Hands in his pockets, head bowed, he strolls casually over to where me and Butch sit. He sits down too.
“I read that article in the paper,” Pete says. He talks funny from the swollen lip. His right eye is still bruised and dark from where Caleb hit him.
I pluck grass.
“That was a great story Frankie wrote.”
“M-hmm.”
Pete looks down. In the sky, that jet is slipping behind the first long black cloud.
“You been worried all summer about me leaving, haven’t you?”
Pete’s words surprise me. I nod and pluck more grass.
“I’m grateful, but you don’t have to worry, Jack,” he says. He reaches over and steals a piece of grass from my pile. “I’m going to be just fine. And so are you.”
I sigh. “But what if you’re not fine, Pete? What if something happens?”
He looks at me.
“So what if it does? Would that make me love you any less? Would you love me any less?” He shakes his head; a wave of feathery blond hair drops down over his eyes. “Impossible.”
Tears well up in my eyes. It seems to me I done more crying this summer than any other.
“I just wanted to keep you safe,” I say through my tears.
“You’ve always been a fixer, Jack. But sometimes you have to let things go. Let them be. Maybe they get broken.
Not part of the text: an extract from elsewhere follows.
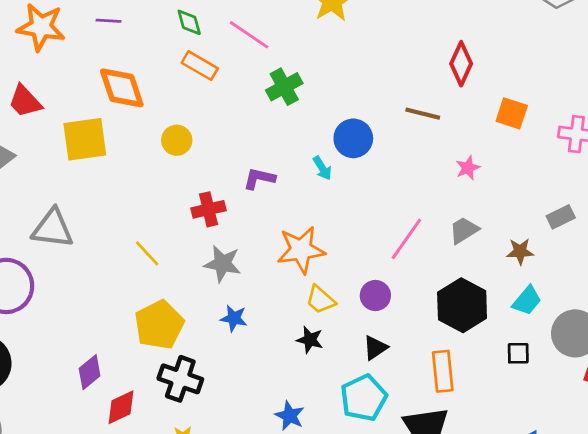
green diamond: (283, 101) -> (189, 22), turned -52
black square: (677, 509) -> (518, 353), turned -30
Maybe they don’t. But you don’t have to worry, because nothing stays broken forever. Nothing’s permanently lost. Knee-Deep Meadow’s burned up. It will grow back. Stairways is burned down. Dad and Ma will rebuild it. You wait and see.”
“But Pete, a person is different. Once you’re killed, you’re killed.”
Pete shakes his head.
“People are the least killable things there are. They have a piece of forever in them. And nothing can take that away. But”—and here my brother leans over and touches his shaggy head to mine—“I don’t think you need to worry about that. Because I’ll be coming back.”
I look at him.
“Do you promise?” I ask.
“I won’t promise something I can’t. I love you too much to lie to you, Jack. But I’ll tell you I believe in my bones I’ll be coming back.”
There’s flinty purpose in his green eyes. He means it. He really means it.
A few days later, we have a last supper for Pete in Mr. Halleck’s dining room. Ma prepares a real feast: sirloin steak, roasted potatoes, sweet corn, fresh salad, and applesauce. Mr. Halleck joins us. So do Anna May and old Sam Williamson. Pete sits at the head of the table, hair brushed, dressed in a button-down shirt which he’s got tucked in like it’s Sunday and he’s going to church.
After a dessert of ice cream and peach cobbler, Mr. Halleck pours everyone a glass of sweet-tasting wine from a dark green bottle and we move into the living room to listen to Anna May play on the piano. She asks me to sit next to her on the bench and sing along, and for a preacher’s daughter, she sure knows some fun ones.
Will, Ma, and old Sam stand around us and sing as she plays “Roll Out the Barrel” and “The Maid of Amsterdam.” When she switches over to “Whiskey in the Jar,” Mr. Halleck sings too, and after we sing that final verse about that poor old robber getting turned in to the police by his lover, he laughs as if he ain’t done it in years.
By this time the wine has got me feeling fuzzy and warm and sleepy, so I climb up next to Dad on the couch and listen to him tell Mr. Halleck about the new house in town he and Ma looked at. It’s brand new, part of a development that’s sprung up just beyond the railroad tracks. Square fence. Square yard. Young, short trees.